In a surprising turn of events, Katrina Trinko, the editor-in-chief of the Daily Signal, shed light on the Associated Press’s uncritical acceptance of Target’s claim that conservative backlash had turned “violent.” As a result of Trinko’s investigation, the news organization made a minor correction to their report.
The controversy surrounding Target began with the promotion of a women’s swimsuit described as “tuck-friendly” and offering “extra crotch coverage.” Additionally, the hiring of an artist who had previously created Satanic merchandise to design various “Pride Month” products intensified conservative calls for a boycott of the retail giant. Target acknowledged in a statement that their stores had faced threats following the introduction of these items.
The company stated, “Since introducing this year’s collection, we have experienced threats impacting the safety and well-being of our team members while at work.” In light of the tense situation, Target expressed their intention to reassess their plans and remove content that has generated significant conflict.
The Associated Press initially reported, in a headline earlier this week, that Target stores had faced “intense backlash from some customers, including violent confrontations with their workers.” However, the source of this claim was not specified in Target’s statement. Katrina Trinko, from the conservative Heritage Foundation-affiliated Daily Signal, reached out to the Associated Press to gain more information. Consequently, the article was revised, and a sentence was added to the lead to temper the initial harshness: “Target said that customers knocked down Pride displays at some stores, angrily approached workers, and posted threatening videos on social media from inside the stores.”
Trinko raised valid questions in response to the revised article. What defines a video as “violent”? What constitutes hostile behavior towards an employee? What percentage of establishments witnessed disgruntled customers damaging Pride flags and posters?
Notably, the Associated Press did not provide an editor’s note explaining the reason behind the revision. Lauren Easton, the vice president of communications, clarified in an email to Trinko that as the Associated Press continued to investigate the story, they were able to gather more specific examples of the incidents that took place and subsequently updated the article accordingly.
Trinko highlighted a concerning development where California’s Democratic governor, Gavin Newsom, cited the AP piece as evidence of a “systemic attack on the gay community happening across the country.” This insinuation of conservatives being dangerous and posing a genuine threat to others is a new tactic employed by businesses and ideologues who feel the impact of conservative boycotts.

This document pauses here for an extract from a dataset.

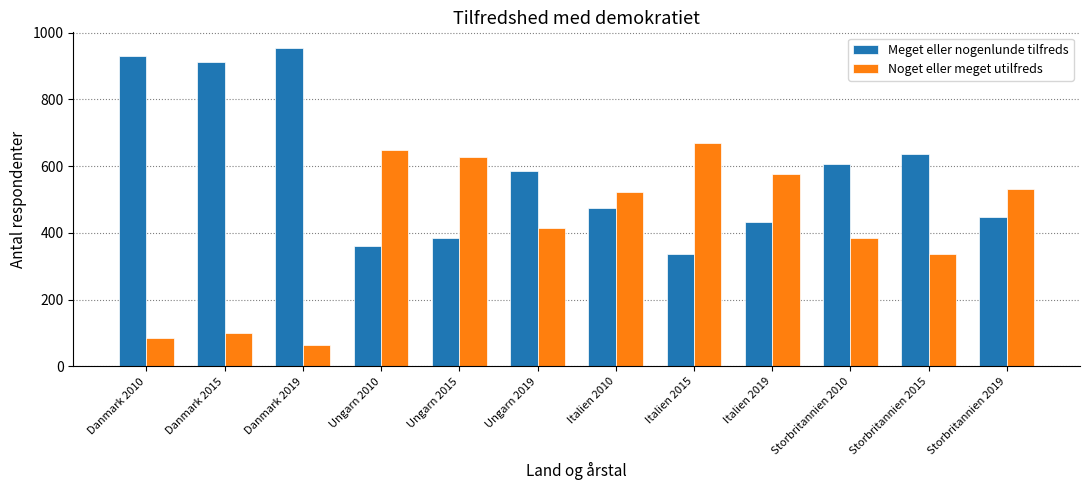

How many distinct data groups are displayed?

2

Trinko pointed out that the Left is experimenting with a new strategy due to concerns over Bud Light’s significant decline in sales over the past few years. She explained that long-term success for leftist activists relies on corporate support and promotion of their communist ideas. Trinko urged Target to provide evidence, or “receipts” as the younger generation says, to substantiate their claims. It is essential to review surveillance footage to understand the incidents that made workers feel unsafe and listen to the threats firsthand.
In the midst of these controversies, Target’s market capitalization has dropped from $70.4 billion to $65.0 billion over the past week, indicating a significant decline in its overall value.